Norway’s constantly globe-trotting foreign minister, Børge Brende, was in Mumbai, India on Tuesday, where he among other things re-opened a Norwegian general consulate. It was the latest in a recent series of embassy- and consulate closures and openings, most of which are motivated by prospects for business and trade.
“India’s economy is growing by more than 7 percent a year,” Brende declared. “The country is an important market for Norway and, as the world’s largest democracy, there is also increasing political cooperation.” He said the consultate will make it easier to carry out services for Norwegians and Norwegian businesses.
The ministry has been closing other consulates and embassies this autumn, including the embassy opened in the presence of Crown Prince Haakon and ex-Foreign Minister Jonas Gahr Støre in Kazakhstan just five years ago. Norwegian oil company Statoil had, at the time, viewed Kazakhstan as important and had entered into an agreement with local authorities in the Central Asian dictatorship regarding oil production in the Caspian Sea. The project fell apart two years later and Statoil has since cut its staff in the capital of Astana. The embassy wound up getting cut as well, with newspaper Aftenposten reporting last month that it would close around New Year.
Norway is also closing embassies in Bulgaria, Zambia and Zimbabwe, while Norway’s diplomatic presence in South India and Haiti is being boosted.
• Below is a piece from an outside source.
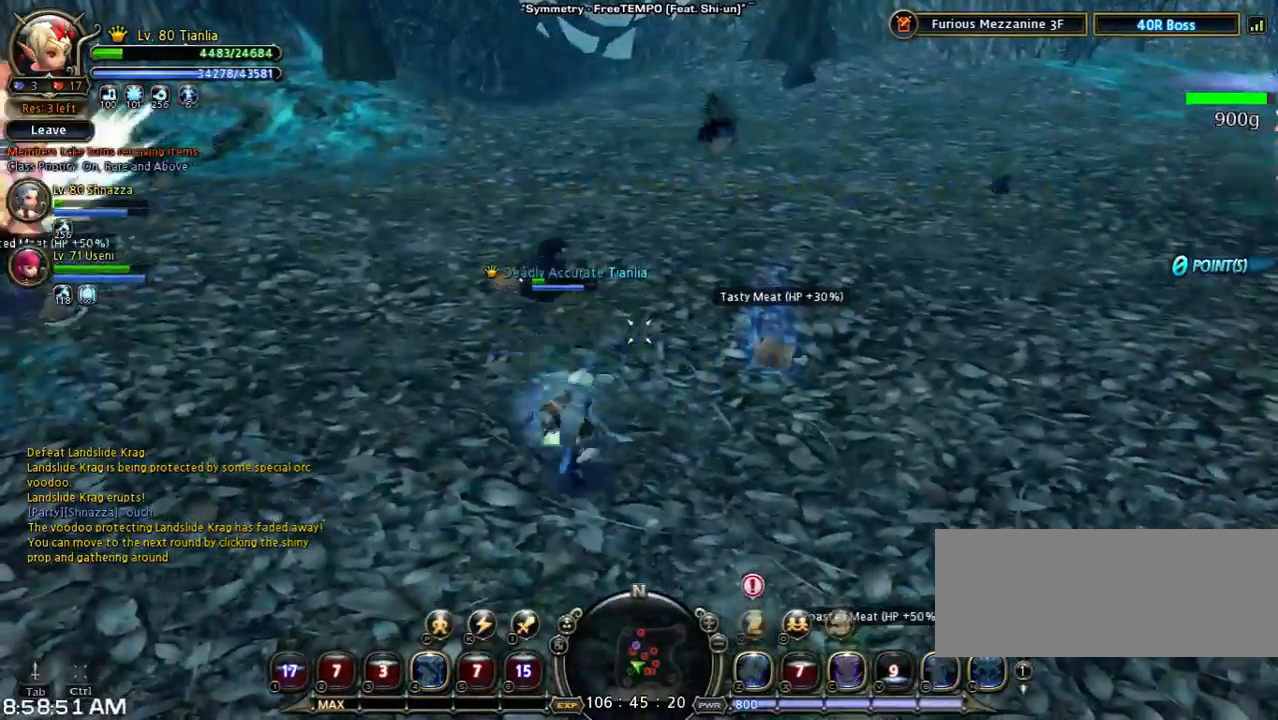
{"keys": [], "events": []}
Ministry spokesman Frode O Andersen said that Norway’s economic interests and trade in Central Asia, for example, “is today quite limited. And that’s the basis for the embassy (in Kazakstan) being closed.” Telenor has been involved in Uzbekistan through its long- and now acutely troubled investment in Russian mobile phone firm VimpelCom, but Uzbekistan is handled through Norway’s embassy in Moscow.